Setting out to understand the mechanics of perception, the organs of which were too small and inaccessible to be studied directly at the time, Cros attempted to reverse engineer the sensory apparatus. Whereas his inventions in the realms of audio recording and color photography focused on technology for the senses, with this ambitious essay Cros turned to conceptualizing the technology of the senses themselves: rather than the transmission of color to the retina, here he tried to conceive of how color was transmitted from the retina to the brain. By approaching the human brain as a “mechanism of registration” and conceptually dissecting it into the gears of an image recorder, Cros’s essay can be set alongside the groundbreaking work of such revolutionary figures who transformed modern vision as Étienne-Jules Marey and Eadweard Muybridge.

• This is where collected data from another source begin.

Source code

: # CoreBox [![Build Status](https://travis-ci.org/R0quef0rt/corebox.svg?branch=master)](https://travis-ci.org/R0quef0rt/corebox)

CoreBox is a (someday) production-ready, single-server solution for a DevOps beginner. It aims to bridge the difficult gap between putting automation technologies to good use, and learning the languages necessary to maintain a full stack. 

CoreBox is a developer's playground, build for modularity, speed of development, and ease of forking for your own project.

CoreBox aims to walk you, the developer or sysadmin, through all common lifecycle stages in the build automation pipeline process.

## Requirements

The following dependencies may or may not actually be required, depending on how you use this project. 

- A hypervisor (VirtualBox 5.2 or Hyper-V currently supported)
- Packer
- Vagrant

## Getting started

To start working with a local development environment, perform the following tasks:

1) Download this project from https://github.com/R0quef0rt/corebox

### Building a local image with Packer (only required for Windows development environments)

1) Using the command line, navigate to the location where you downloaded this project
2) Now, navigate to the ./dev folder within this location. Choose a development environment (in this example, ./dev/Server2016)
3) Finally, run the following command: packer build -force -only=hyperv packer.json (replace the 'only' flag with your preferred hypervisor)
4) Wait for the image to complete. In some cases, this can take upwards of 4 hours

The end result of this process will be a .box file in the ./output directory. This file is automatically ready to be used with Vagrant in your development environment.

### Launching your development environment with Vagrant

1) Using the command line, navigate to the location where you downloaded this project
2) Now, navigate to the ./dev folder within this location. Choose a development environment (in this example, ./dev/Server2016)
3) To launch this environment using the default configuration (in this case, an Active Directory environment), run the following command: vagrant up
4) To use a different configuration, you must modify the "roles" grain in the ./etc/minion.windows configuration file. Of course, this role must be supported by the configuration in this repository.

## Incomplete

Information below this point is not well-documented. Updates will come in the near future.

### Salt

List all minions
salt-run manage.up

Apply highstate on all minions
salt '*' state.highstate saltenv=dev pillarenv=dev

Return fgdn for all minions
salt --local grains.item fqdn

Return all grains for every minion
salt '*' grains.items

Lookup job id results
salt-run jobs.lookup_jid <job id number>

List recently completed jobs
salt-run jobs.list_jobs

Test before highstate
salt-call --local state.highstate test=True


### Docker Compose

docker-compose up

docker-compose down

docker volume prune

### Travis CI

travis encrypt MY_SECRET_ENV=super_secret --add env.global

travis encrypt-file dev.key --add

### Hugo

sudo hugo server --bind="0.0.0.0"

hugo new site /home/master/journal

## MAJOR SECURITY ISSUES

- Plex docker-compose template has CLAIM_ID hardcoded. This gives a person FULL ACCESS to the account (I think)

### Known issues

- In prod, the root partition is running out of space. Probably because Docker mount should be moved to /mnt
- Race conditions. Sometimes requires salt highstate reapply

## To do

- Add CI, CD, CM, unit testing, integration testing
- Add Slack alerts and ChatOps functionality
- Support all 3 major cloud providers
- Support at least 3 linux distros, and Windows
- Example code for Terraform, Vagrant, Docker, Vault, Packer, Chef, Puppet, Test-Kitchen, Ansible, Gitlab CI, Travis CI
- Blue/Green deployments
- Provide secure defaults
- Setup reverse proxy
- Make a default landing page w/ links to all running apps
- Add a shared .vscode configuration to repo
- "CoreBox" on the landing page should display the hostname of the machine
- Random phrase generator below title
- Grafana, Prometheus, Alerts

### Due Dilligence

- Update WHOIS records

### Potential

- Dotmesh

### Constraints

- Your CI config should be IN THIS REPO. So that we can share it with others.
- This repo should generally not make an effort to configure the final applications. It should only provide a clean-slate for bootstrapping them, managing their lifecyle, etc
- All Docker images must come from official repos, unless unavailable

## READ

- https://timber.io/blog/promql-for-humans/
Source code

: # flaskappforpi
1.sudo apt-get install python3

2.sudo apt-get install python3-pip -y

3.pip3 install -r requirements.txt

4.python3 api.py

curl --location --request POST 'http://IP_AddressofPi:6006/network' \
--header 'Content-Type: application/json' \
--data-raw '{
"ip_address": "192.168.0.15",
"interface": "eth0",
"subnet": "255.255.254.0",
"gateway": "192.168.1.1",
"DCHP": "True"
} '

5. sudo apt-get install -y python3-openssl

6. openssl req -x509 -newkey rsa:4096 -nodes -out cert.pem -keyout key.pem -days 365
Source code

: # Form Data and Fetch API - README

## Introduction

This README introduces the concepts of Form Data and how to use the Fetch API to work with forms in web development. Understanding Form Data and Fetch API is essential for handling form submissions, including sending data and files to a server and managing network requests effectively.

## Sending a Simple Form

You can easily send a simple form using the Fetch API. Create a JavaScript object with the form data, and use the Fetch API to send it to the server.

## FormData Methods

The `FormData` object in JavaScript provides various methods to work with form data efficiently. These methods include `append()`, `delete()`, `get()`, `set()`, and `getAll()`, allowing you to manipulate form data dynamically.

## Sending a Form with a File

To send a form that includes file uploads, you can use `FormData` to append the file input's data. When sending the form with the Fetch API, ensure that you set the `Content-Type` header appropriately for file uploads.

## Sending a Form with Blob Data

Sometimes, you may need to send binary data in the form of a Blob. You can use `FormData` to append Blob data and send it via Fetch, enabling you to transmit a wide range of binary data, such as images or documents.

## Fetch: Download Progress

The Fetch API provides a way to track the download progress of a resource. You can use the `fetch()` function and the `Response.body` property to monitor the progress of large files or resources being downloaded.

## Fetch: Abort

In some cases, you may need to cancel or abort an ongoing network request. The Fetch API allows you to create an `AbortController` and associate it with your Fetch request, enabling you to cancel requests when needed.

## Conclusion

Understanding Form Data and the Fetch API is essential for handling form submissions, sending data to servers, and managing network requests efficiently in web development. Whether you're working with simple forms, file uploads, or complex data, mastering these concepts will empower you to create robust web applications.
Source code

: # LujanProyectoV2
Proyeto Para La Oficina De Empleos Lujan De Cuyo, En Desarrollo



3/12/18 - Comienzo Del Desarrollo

Charles Cros (1842–1888) was as much Renaissance man as he was poète maudit. A bohemian poet who drank with Verlaine and at one point provided housing to Rimbaud, he also developed the comic monologue as a theatrical genre, and invented both the phonograph (which he named the “paléophone”) and color photography (though he failed to patent either before Thomas Edison or Louis Ducos du Hauron), among other such inventions as a non-metallic battery and a musical stenographer. “The freshness of his intelligence was such that no object of desire seemed utopian to him a priori,” André Breton wrote of him, adding: “The pure playfulness of certain wholly whimsical portions of Cros’s work should not obscure the fact that at the center of some of his most beautiful poems a revolver is leveled straight at us.”